= Immediate jeopardy =

Medical situation causing serious risk of harm or death

In healthcare in the United States, immediate jeopardy (IJ) is a term for situations in which a medical entity is noncompliant with regulations and requirements in a way that has placed the health and safety of recipients in its care at risk for serious injury, serious harm, serious impairment, or death. Immediate jeopardy, and the noncompliance that created it, carries the most serious sanctions for entities. To qualify as immediate jeopardy, a situation must be clearly identifiable due to the severity of its harm or likelihood for serious harm and the immediate need for it to be corrected to avoid further or future serious harm. Immediate jeopardy warnings are most often applied to nursing homes, but can be applied to hospitals and other providers, suppliers, or medical laboratories.

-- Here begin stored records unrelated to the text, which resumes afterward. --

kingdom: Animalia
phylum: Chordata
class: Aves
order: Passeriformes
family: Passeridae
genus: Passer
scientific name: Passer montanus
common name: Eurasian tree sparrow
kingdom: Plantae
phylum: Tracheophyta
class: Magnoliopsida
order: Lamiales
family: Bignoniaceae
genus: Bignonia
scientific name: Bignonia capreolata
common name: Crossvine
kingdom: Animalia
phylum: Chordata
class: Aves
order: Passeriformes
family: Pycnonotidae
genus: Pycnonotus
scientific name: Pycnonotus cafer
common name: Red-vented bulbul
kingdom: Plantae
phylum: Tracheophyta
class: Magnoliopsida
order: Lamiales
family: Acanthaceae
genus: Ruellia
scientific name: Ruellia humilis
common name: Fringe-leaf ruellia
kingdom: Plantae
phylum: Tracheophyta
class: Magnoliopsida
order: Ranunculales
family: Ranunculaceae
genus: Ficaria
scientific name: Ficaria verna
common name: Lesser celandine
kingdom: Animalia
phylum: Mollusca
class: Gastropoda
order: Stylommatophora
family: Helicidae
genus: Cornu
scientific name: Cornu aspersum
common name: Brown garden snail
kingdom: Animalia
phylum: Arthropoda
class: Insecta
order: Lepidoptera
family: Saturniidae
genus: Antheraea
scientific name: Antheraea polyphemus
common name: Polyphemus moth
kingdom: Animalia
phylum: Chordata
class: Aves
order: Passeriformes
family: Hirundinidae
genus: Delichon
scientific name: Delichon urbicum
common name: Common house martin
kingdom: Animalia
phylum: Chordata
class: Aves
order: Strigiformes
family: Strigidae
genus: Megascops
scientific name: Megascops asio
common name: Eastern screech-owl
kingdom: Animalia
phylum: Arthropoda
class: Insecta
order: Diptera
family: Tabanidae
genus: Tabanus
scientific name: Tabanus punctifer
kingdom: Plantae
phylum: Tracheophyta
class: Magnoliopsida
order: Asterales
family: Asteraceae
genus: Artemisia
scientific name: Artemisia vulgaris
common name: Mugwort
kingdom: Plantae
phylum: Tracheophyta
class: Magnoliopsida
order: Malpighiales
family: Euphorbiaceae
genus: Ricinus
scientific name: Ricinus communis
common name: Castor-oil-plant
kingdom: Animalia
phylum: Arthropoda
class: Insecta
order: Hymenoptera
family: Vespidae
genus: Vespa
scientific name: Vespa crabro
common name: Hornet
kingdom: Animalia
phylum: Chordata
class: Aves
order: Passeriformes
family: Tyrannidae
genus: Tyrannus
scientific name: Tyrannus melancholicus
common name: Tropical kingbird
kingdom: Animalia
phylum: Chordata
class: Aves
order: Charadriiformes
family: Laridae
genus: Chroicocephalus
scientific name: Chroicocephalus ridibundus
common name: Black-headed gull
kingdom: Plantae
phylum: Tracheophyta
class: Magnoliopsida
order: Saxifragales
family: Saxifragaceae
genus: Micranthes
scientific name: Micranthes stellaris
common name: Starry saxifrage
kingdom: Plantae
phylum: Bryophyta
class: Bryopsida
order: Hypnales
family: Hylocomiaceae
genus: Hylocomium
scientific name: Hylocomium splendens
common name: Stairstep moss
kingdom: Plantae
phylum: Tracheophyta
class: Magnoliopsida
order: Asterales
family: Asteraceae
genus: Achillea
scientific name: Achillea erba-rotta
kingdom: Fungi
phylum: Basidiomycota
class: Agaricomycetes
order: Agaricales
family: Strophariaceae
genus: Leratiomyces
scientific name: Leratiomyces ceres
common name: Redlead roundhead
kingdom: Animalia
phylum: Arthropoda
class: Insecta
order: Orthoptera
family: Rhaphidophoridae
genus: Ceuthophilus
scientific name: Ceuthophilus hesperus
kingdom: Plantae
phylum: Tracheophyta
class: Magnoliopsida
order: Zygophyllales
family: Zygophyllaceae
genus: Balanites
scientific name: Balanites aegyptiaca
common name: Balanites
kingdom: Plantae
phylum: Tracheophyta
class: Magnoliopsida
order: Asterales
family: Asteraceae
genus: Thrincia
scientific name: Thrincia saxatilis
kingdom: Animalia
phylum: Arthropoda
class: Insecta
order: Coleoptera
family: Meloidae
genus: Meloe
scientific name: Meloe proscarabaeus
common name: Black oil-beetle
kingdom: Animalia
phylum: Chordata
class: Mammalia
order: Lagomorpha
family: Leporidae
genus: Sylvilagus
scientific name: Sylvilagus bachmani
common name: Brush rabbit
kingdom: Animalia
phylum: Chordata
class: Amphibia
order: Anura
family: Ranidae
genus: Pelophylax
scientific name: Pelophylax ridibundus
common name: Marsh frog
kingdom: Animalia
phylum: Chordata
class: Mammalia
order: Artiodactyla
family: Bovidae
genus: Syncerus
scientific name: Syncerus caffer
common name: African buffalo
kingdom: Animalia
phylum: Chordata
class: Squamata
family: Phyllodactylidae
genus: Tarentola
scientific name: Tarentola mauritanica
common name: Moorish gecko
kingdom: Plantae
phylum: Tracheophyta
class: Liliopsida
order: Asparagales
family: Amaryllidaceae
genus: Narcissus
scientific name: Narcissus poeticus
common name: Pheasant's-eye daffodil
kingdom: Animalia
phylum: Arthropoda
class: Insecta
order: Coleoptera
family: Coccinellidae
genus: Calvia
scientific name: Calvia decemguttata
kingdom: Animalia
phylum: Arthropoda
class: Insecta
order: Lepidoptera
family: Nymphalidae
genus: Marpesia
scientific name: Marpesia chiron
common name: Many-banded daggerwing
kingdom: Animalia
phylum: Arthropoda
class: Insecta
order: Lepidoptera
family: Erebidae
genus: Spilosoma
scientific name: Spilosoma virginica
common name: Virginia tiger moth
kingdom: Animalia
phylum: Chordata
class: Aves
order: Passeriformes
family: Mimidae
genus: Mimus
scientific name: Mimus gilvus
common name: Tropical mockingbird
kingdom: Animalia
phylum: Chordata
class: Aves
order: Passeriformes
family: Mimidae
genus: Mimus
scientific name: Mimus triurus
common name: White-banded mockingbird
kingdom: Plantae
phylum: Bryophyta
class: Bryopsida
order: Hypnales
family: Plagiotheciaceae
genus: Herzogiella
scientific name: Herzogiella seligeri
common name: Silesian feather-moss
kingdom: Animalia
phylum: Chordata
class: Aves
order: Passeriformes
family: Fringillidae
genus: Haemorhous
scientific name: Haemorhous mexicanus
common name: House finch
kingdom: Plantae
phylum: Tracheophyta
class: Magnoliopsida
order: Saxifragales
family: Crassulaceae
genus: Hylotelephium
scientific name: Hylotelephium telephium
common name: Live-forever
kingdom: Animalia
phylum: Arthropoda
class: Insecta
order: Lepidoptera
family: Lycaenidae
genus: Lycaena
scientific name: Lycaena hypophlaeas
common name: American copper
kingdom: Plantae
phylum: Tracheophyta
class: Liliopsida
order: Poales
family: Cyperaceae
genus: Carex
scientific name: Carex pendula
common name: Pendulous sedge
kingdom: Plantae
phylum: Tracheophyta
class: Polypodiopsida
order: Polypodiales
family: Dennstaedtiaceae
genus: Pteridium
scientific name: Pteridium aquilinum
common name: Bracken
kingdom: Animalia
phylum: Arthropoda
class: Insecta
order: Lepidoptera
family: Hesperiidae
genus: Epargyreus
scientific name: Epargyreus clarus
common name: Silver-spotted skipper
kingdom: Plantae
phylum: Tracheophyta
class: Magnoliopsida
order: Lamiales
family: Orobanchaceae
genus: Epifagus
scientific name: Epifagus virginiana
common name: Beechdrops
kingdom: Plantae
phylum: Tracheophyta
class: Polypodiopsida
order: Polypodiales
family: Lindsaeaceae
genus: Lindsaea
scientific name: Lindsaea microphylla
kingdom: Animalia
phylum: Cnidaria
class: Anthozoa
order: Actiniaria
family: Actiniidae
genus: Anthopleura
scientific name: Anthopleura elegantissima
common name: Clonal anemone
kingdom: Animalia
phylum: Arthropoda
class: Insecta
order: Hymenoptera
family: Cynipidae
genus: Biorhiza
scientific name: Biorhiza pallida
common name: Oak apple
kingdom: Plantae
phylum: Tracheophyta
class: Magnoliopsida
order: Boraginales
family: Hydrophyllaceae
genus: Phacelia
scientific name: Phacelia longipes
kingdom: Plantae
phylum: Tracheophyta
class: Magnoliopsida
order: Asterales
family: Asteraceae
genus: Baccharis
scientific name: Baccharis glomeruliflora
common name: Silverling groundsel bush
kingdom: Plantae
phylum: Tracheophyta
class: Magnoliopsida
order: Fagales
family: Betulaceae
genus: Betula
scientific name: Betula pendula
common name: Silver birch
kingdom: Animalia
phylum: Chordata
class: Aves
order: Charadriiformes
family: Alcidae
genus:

Following a periodic survey of an entity and a thorough investigation, the Centers for Medicare & Medicaid Services (CMS) or a state health agency acting on behalf of CMS may issue an immediate jeopardy warning (also called a notice, finding, or tag) to an entity. The entity must immediately provide a plan of correction for the immediate jeopardy. Removal of the immediate jeopardy may include termination of noncompliant employees, being placed under federal temporary management, or in severe cases, closure of the entity. CMS requires removal of the immediate jeopardy within 23 days of the warning, and will withdraw funding if the immediate jeopardy is not removed.

A report by the Kaiser Family Foundation found that in 2019, 23% of nursing homes in the US had an actual harm or immediate jeopardy deficiency. Immediate jeopardy warnings for hospitals are much less frequent.

Immediate jeopardy warnings are not necessarily reflected in third-party patient safety rankings.